I've seen other studies that use LBNP (lower body negative pressure) testing.

This video on Vimeo - Understanding Blood Volume and Hemodynamics in POTS, by Satish Raj - mentions a study that uses it:



Here's a screen shot showing what the machine looks like:

ORS Improves Orthostatic Intolerance to LBNP.png

EDIT: This study showed "improved short-term orthostatic tolerance exhibited by the subjects with POTS following ORS administration. ORS is a convenient, safe, and effective therapy for short-term relief of orthostatic intolerance." [ORS = Oral Rehydration Solution]

https://pubmed.ncbi.nlm.nih.gov/31405524/
 
See Reduced Stroke Volume and Brain Perfusion Drive Postural Hyperventilation in Postural Orthostatic Tachycardia Syndrome (2024, JACC: Basic to Translational Science) —

showed that postural reductions in stroke volume and cerebrovascular pulsatility, a marker of brain perfusion, were significant determinants of postural ventilation and sympathetic activity.

During head-up tilt, patients had larger reductions in stroke volume compared with control subjects, which was strongly correlated with the change in ventilation.
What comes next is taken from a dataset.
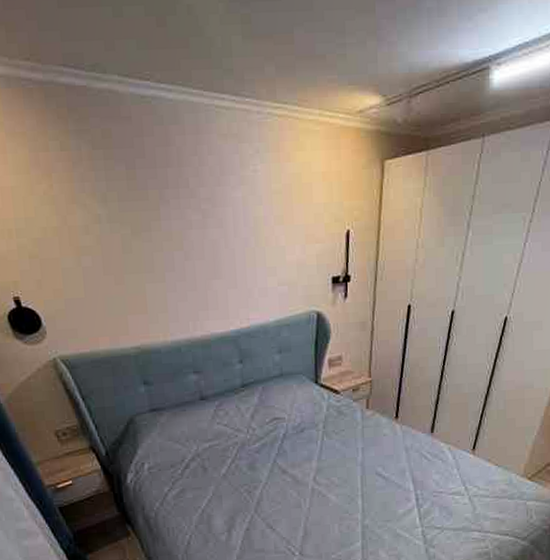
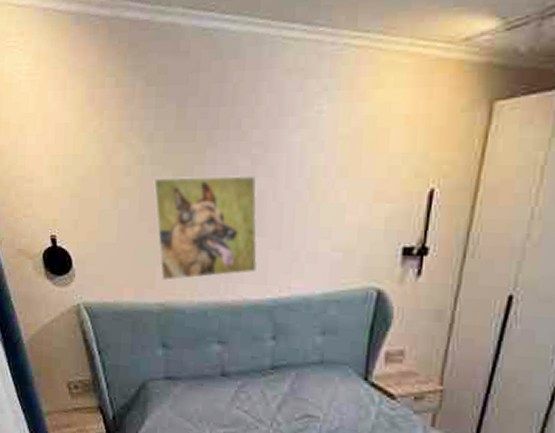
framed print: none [113,227,220,326] -> present [153,174,258,281]

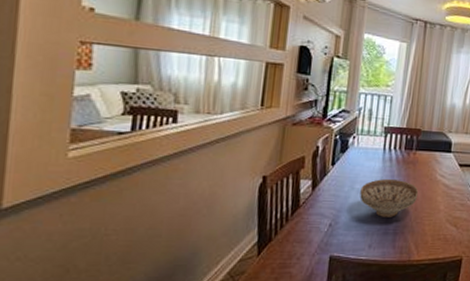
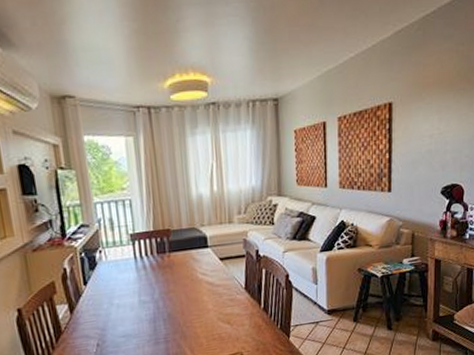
decorative bowl: present [359,178,419,217] -> none [120,286,183,328]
Note that they replicated findings in a partial animal model. Partial animal model here means no brain above brainstem, no heart, lungs or even blood; instead using artificial blood and pump. So there is categorically no requirement for fear conditioning.

Using an arterially perfused in situ preparation, we confirmed that changes in brain perfusion modulate respiratory and sympathetic activity independent of peripheral chemoreceptor and baroreceptor input. Together our findings suggest that in patients with POTS, reduced cerebrovascular pulsatility, likely driven by a reduction in stroke volume, may compromise brain perfusion resulting in increased ventilation and sympathetic activity.